Será assim tão importante discutir a postura do adversário? Sobretudo após um jogo em Munique onde Lopetegui adotou uma estratégia similar, acreditando em quatro centrais para conservar a vantagem do Dragão?

Deveremos passar estes dias a analisar a fúria desorientada do treinador espanhol, ou um simbólico abraço de Ricardo Quaresma a Jesus?

Por mais que um nulo seja enfadonho, que surja como o anticlímax de um cartaz a anunciar luta pelo título, é redutor limitar a discussão a flashes e palavras soltas.

Do lado portista, onde agora se espera que Gil Vicente e V. Guimarães façam o que não foi possível fazer na Luz, fica a curiosa memória no minuto 92. Kelvin estava do outro lado do Atlântico a ver os jogadores do FC Porto a trocar a bola no meio-campo defensivo, sem soluções até ao apito final de Jorge Sousa.

Terão os jogadores azuis e brancos assimilado a real condição em que se encontravam? E o seu treinador? O cenário pode mudar, naturalmente, mas está dependente de hipóteses reduzidas nos pés de terceiros.



Clarividência e ambição controlada. Foram estas as chaves de um Benfica que caminha a passos largos, atento a pedras no trajeto, para o bicampeonato.

Mérito tremendo de um Jorge Jesus que evoluiu na conceção de jogo e procurou baixar o ritmo desenfreado, por vezes perigoso, do futebol encarnado. Os números são claros. Este é o melhor registo defensivo dos encarnados sob o comando técnico de Jesus

O que fez a estrutura benfiquista ao longo de janelas de transferências conturbadas, incertas como nunca? Abriu mão de ativos por absoluta necessidade e apoiou-se claramente em jogadores com experiência (Júlio César, Eliseu, Jonas, por exemplo) para não perder maturidade.

Essa aposta vincada no sucesso desportivo a curto prazo traduziu-se num Benfica seguro, capaz de disfarçar as suas limitações em jogos longe do Estádio da Luz. Isso ficou claro nas reviravoltas fora de casa, onde a equipa raramente perdeu a tranquilidade.

Contrastando com um desempenho europeu sofrível, os encarnados raramente falharam na Liga e – prova da evolução de Jorge Jesus – terminarão a época sem derrotas nos clássicos, algo que não acontecia desde 1993/94.



Acredito que tal se deve a uma dose tremenda de experiência acumulada.
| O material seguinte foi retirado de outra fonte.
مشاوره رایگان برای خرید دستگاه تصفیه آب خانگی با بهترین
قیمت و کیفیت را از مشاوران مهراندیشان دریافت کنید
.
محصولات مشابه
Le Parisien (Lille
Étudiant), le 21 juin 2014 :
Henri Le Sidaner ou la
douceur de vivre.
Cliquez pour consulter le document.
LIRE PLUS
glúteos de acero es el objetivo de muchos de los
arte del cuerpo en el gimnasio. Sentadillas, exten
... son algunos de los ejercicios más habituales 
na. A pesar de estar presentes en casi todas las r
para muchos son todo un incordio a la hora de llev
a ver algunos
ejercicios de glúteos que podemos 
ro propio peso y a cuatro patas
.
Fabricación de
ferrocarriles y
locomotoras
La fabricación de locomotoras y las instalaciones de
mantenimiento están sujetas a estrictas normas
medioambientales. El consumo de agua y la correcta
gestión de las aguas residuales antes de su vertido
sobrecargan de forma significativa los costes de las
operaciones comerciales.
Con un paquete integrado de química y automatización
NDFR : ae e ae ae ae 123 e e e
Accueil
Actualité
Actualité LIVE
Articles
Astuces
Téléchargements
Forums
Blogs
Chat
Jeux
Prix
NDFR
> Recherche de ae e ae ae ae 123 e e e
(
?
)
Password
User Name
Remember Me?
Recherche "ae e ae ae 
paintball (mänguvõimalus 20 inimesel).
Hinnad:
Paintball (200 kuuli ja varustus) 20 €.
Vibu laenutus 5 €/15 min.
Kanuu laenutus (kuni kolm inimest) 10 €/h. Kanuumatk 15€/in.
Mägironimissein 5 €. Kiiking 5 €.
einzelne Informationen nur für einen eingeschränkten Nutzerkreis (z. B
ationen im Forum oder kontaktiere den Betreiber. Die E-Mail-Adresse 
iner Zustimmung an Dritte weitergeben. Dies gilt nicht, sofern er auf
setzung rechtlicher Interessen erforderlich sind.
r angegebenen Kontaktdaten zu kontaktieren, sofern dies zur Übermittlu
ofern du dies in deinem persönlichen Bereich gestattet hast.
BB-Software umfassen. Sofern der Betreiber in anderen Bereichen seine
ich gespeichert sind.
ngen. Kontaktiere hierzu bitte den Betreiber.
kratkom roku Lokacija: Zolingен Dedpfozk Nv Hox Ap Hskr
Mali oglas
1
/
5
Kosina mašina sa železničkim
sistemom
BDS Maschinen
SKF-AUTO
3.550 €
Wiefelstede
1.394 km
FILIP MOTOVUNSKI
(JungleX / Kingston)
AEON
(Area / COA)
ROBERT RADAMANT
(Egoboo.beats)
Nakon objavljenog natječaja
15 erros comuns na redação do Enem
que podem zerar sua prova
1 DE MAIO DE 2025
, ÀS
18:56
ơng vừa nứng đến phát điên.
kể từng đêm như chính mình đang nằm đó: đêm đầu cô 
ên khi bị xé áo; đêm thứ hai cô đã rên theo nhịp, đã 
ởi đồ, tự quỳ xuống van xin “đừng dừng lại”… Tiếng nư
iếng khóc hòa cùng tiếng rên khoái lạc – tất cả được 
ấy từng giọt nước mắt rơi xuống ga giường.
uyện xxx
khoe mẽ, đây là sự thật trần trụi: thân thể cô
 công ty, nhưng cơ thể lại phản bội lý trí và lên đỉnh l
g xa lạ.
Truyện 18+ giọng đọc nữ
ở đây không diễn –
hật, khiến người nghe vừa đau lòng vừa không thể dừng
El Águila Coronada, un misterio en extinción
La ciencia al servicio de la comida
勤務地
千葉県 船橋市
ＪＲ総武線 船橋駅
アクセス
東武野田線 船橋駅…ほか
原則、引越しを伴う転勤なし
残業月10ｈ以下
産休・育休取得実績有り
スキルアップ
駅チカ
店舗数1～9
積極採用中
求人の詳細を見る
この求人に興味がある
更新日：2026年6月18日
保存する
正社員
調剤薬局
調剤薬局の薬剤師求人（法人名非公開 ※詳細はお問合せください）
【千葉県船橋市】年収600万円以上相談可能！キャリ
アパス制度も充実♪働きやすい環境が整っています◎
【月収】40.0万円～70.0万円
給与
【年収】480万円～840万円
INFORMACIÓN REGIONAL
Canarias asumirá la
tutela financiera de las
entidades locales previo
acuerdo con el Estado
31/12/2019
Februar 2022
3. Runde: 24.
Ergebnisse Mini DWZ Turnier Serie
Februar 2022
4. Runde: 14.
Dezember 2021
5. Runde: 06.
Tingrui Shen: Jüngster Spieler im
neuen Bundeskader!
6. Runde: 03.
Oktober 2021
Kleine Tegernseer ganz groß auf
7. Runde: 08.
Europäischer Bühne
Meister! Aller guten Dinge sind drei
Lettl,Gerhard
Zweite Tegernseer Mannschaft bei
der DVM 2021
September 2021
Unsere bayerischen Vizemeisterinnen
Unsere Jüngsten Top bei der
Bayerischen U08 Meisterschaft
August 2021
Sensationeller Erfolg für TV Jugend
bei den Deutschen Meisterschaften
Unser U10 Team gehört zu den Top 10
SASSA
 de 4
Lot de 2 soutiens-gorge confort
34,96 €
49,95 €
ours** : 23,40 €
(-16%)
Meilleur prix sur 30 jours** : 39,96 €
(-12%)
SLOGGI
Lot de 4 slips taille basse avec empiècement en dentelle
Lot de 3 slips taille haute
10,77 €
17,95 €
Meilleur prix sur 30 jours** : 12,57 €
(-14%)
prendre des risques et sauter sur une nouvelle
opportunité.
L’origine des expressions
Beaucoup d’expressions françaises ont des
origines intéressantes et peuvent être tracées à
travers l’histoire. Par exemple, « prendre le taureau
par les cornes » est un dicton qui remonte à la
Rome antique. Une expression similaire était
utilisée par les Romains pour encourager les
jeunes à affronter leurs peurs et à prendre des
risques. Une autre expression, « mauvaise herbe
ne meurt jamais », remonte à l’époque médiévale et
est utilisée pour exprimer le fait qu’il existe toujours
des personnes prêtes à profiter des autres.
Em jeito de comparação, fica este número: no clássico, o Benfica apresentou um onze com idade média de 29 anos. A equipa titular do FC Porto, por outro lado, tinha uma média de 25,27.

São praticamente quatro anos a separar Benfica e FC Porto, para além de, dado essencial, os cinco que separam as entradas nos clubes de um treinador – Jorge Jesus na Luz desde 2009 – e de outro – Julen Lopetegui no Dragão desde 2014.

Duas estratégias diferentes para lutar por objetivos similares. Ou será que não?

Para um clube português, continuará a valer mais um campeonato nacional que um apuramento para as fases adiantadas da Liga dos Campeões? O sucesso desportivo a nível interno ou a tendência para valorização de ativos e projeção internacional?

A esse propósito, uma reflexão interessante de Sérgio Pereira, que poderá ter eco em alguns dirigentes dos grandes. Naturalmente, as prioridades deviam ser assumidas em público. Antecipadamente.

As opiniões dividem-se mas a conclusão parece-me lógica: Jorge Jesus tem crédito acumulado para se manter no clube encarnado em condições vantajosas e o FC Porto deverá manter a confiança em Lopetegui para promover a estabilidade no Dragão. No próximo ano, a equipa portista será mais madura. E o seu treinador também.